Finalist in the Art Renewal Centre 16th International Salon Competition 2022
Born in 1997 and raised on a rural property in Queensland, Australia; Maegan spent her early years surrounded by nature and native wildlife. This environment provided her with the opportunity to study their features, individual characteristics, movement, and their expressions. It taught her appreciation of the natural environment and inspired her passion for animals, becoming the foundation for her artistic creativity.
By the time she started high school in 2010, she had moved to the northeastern suburbs of Melbourne, Victoria with her family. It was the same area that was affected by the Black Saturday bush fires in Kinglake in 2009. She had many friends who were directly impacted by that day and the devastation to the local region. After completing Year 12, she continued formal studies and by the age of 19, graduated University with a Bachelor of Design Arts.
Throughout her education she maintained a continual focus on art and experimentation in style, media, and mediums. She had become confident with her drawing skills and looked for unusual and challenging techniques to enhance her drawings in both concept and composition. One such technique has been traditionally referred to as ‘Fumage’. This incorporates the soot from an open flame as the media directly or in combination with other media to create an ethereal and abstract effect. This technique was popularised by surrealist greats like Wolfgang Paalen (1905 – 1959), Salvadore Dali (1904 – 1989).
Maegan explains this by the literal description of ‘Painting with Fire’: the technique of dancing an open flame underneath paper to leave a fragile layer of soot and etching it away to reveal the artwork. Working over a graphite sketch, she layers the soot from an open flame from various sources such as candles, fossil fuels, or wood. She will next begin the delicate process of removing both soot and graphite by using tools such as brushes, erasers, and various hand tools to create an incredibly realistic image of the animal.
The connection within her art is in the technique. It is man-made fire burning paper (which is a by-product of trees). This is a commentary on the conflict between man and nature. The result of that conflict is that most wild species are directly impacted by man’s carbon footprint, both literally and figuratively represented in her artworks. By combining her drawing skills and passion for wildlife, Maegan has created a unique style and a collection of artworks that raise awareness and provide a voice for many species at risk.
Maegan’s studio is located at her home on rural property in Bobinawarrah, Victoria. Abundant with native wildlife, many have inspired several of her latest pieces.
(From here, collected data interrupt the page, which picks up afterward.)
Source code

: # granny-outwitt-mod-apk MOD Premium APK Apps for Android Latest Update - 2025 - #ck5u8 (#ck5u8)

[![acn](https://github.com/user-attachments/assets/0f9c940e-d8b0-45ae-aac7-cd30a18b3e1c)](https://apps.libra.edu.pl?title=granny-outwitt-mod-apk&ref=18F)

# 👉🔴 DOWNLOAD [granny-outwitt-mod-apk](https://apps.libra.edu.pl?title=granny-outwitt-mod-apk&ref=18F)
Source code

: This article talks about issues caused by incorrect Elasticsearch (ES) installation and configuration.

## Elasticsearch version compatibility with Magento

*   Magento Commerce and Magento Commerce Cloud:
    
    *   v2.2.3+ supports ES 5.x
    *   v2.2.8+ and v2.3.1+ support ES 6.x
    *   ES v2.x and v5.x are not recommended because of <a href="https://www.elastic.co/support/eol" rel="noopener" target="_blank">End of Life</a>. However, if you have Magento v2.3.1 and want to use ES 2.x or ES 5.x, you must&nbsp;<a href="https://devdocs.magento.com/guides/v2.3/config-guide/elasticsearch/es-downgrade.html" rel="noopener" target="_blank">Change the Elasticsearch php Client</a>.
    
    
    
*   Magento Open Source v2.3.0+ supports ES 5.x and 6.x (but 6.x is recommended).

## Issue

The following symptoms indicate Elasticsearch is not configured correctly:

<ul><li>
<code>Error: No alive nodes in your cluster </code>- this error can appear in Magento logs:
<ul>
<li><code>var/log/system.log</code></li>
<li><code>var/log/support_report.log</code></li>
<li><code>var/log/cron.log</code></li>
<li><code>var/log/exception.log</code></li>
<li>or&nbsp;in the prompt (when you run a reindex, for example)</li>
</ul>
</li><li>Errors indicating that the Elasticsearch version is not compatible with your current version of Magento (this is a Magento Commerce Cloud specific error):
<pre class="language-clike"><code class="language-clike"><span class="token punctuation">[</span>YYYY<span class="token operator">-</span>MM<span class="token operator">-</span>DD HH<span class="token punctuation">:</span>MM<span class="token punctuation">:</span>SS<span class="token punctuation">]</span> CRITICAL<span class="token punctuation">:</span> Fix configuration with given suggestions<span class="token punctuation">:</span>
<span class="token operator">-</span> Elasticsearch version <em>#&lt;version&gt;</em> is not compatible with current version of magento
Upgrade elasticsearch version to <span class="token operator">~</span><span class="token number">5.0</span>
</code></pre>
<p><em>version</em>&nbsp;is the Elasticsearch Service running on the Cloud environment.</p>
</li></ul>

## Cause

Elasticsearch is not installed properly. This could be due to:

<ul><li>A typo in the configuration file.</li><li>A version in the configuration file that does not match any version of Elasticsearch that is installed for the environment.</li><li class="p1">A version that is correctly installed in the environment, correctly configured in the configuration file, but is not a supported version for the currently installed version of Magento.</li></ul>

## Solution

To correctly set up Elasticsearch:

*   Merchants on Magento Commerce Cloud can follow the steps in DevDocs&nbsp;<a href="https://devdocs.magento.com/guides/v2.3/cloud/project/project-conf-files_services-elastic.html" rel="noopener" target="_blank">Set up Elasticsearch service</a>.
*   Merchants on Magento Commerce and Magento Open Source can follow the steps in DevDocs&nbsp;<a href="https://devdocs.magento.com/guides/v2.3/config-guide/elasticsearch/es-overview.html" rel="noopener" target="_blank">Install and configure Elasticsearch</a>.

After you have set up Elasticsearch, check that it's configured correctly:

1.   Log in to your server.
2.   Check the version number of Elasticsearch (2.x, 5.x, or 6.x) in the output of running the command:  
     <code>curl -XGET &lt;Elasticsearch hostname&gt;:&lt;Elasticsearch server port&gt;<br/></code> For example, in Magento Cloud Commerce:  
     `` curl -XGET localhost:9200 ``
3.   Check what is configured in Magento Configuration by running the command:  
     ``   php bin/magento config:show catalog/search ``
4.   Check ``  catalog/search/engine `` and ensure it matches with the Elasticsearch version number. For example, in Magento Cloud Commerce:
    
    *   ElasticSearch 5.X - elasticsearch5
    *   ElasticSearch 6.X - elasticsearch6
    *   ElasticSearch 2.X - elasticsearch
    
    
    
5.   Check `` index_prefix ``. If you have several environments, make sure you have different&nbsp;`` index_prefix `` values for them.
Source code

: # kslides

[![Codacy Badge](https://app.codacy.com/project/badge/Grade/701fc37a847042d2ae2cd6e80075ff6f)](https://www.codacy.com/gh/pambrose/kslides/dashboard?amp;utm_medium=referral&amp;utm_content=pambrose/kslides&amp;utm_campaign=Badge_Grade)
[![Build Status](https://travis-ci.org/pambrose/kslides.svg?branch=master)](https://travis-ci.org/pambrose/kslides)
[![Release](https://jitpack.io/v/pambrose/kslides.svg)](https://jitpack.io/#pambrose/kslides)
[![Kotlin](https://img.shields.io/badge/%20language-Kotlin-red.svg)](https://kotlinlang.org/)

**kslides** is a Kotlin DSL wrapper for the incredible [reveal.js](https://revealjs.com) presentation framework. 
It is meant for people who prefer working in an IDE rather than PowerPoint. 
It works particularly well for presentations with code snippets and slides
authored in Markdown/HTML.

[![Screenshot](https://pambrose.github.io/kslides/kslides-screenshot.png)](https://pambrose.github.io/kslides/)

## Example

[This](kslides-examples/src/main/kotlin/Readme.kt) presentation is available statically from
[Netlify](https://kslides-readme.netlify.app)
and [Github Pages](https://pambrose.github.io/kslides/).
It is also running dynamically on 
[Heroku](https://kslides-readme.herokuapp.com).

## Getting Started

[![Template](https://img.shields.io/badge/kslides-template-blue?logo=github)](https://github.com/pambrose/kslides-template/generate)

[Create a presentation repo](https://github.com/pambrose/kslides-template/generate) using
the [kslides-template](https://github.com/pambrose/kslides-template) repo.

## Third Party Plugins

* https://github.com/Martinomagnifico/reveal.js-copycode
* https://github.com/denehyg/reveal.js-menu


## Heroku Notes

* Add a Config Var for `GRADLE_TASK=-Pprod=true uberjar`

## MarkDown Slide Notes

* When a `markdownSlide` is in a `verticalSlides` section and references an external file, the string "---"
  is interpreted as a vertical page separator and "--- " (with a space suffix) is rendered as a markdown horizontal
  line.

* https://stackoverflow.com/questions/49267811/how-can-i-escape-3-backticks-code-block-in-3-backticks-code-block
Maegan is a recognised young talent accomplishing notable achievements at this early stage in her professional artistic career. She made the top 35 Finalists list for the Holmes Prize in 2021, an Australia wide competition. In 2022 she was juried as a Semi-Finalist for the Art Renewal Center’s 16th International Art Salon Competition with all 3 artworks accepted. In 2023 she progressed to the finals. This competition had 5,400 entries across 75 countries and only the top 40% 2,152 artworks qualified for the Semi-finals round. She is currently 1 in 12 Australian Artists with an internationally recognised title of ARC Living Artist, awarded by the Art Renewal Center.
Maegan is represented in private collections across Australia, Europe, East Asia and the United States of America.